DOCA Bench allows users to specify a series of operations to be performed and then scale that workload across multiple CPU cores/threads to get an estimation of how that workload performs and some insight into which stage(s), if any, cause performance problems for them. The user can then modify various configuration properties to explore how issues can be tuned to better serve their need.

When running, DOCA Bench creates a number of execution threads with affinities to the specific CPU specified by the user. Each thread creates, uniquely for themselves, a jobs pool (with job data initialized by a data provider) and a pipeline of workload steps.

There are many factors involved when carrying out performance tests, one of these is the CPU selection:

The user should consider NUMA regions when selecting which cores to use, as using a CPU which is distant from the device under test can impact the performance achievable

The user may also wish to avoid core 0 as this is typically the default core for kernel interrupt handlers.

Note CPU core selection has an impact on the total memory footprint of the test. See section "Test Memory Footprint" for more details.

Default value: 0x02

Core mask is the simplest way to specify which cores to use but is limited in that it can only specify up to 32 CPUs (0-31). Usage example: --core-mask 0xF001 selects CPU cores 0, 12, 13, 14, and 15.

Core list can specify any/all CPU cores in a given system as a list, range, or combination of the two. Usage example: --core-list 0,3,6-10 selects CPU cores 0, 3, 6, 7, 8, 9, and 10.

The user can select the first N cores from a given core set (list or mask) if desired. Usage example: --core-count N .

Info Sweep testing is supported. See section "Sweep Tests" for more details.





To test the impacts of contention within a single CPU core, the user can specify this value so that instead of only one thread being created per core, N threads are created with their affinity mask set to the given core for each core selected. For example, 3 cores and 2 threads per core create 6 threads total.

Info Sweep testing is supported. See section "Sweep Tests" for more details.

The test requires the use of at least one BlueField to execute. With remote system testing, a second device may be required.

Specify the device to use from the perspective of the system under test. The value can be for any one of either the device PCIe address (e.g., 03:00.0 ), the device IB device name (e.g., mlx5_0 ), or the device interface name (e.g., ens4f0 ).

This option is used only when performing remote memory operations between a BlueField device and its host using DOCA Comch. This is typically automated by the companion connection string but exists for some developer debug use-cases.

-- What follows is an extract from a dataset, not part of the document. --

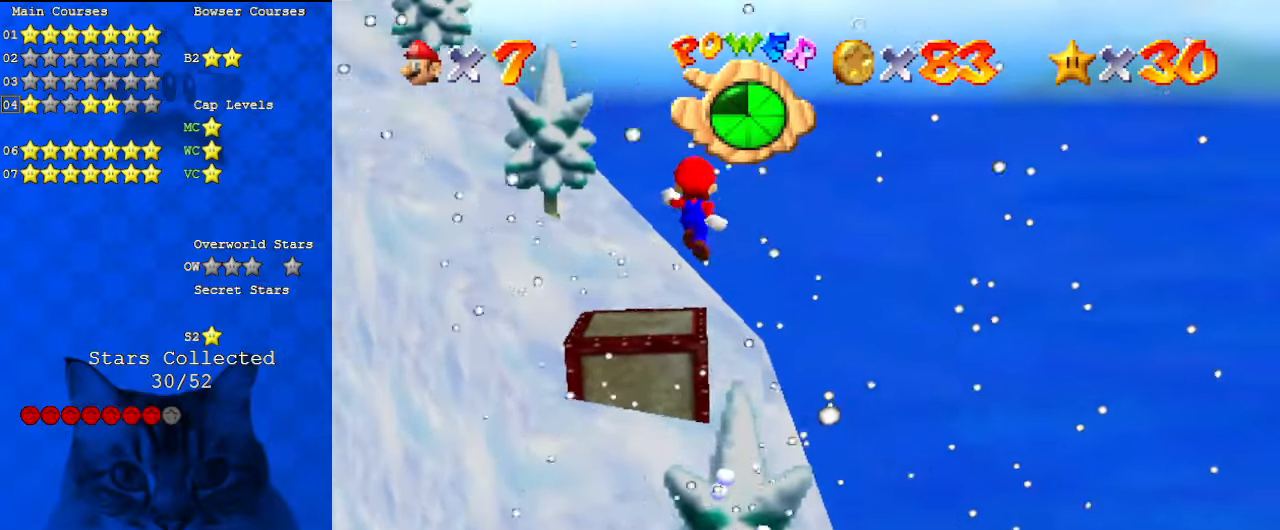
{"keys": ["up"], "events": [[100, "shift", "up"], [200, "d", "down"], [200, "up", "up"], [300, "d", "up"], [333, "up", "down"], [433, "left", "up"]]}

Info This option used to be important before the companion connection string property was introduced but now is rarely used.

DOCA Bench supports multiple methods of acquiring data to use to initialize job buffers. The user can also configure the output/intermediate buffers associated with each job.

Info Input data and buffer size configuration has an impact on the total memory footprint of the test. See section "Test Memory Footprint" for more details.

DOCA Bench supports several different input data sources:

file

file-set

random-data

The file data provider produces uniform/non-structured data buffers by using a single input file. The input data is stripped and or repeated to fill each data buffer as required, returning back to the start of the file each time it is exhausted to collect more data. This is desirable when the performance of the component(s) under test is meant to show different performance characteristics depending on the input data supplied.

For example, doca_dma and doca_sha would execute in constant time regardless of the input data. Whereas doca_compress would be faster with data with more duplication and slower for truly random data and would produce different output depending on the input data.

Given a small input data (i.e., smaller than the data buffer size), the file contents are repeated until the buffer is filled and then continue onto the next buffer(s). So, if the input file contained the data 012345 and the user requested two 20-byte buffers, the buffers would appear as follows:

01234501234501234501

23450123450123450123

Given a large input data (i.e., greater than the data buffer size), the file contents are distributed across the data buffers. If the the input file contained the data 0123456789abcdef and the user requested three 12-byte buffers, the buffers would appear as follows:

0123456789ab

cdef01234567

89abcdef0123

The file set data provider produces structured data. The file set input file itself is a file containing one or more filenames (relative to the input "command working directory (cwd)" not relative to the file set file). Each file listed inside the file set would have its entire contents used as a job buffer. This is useful for operations where the data must be a complete valid data block for the operation to succeed like decompression with doca_compress or decryption with doca_aes .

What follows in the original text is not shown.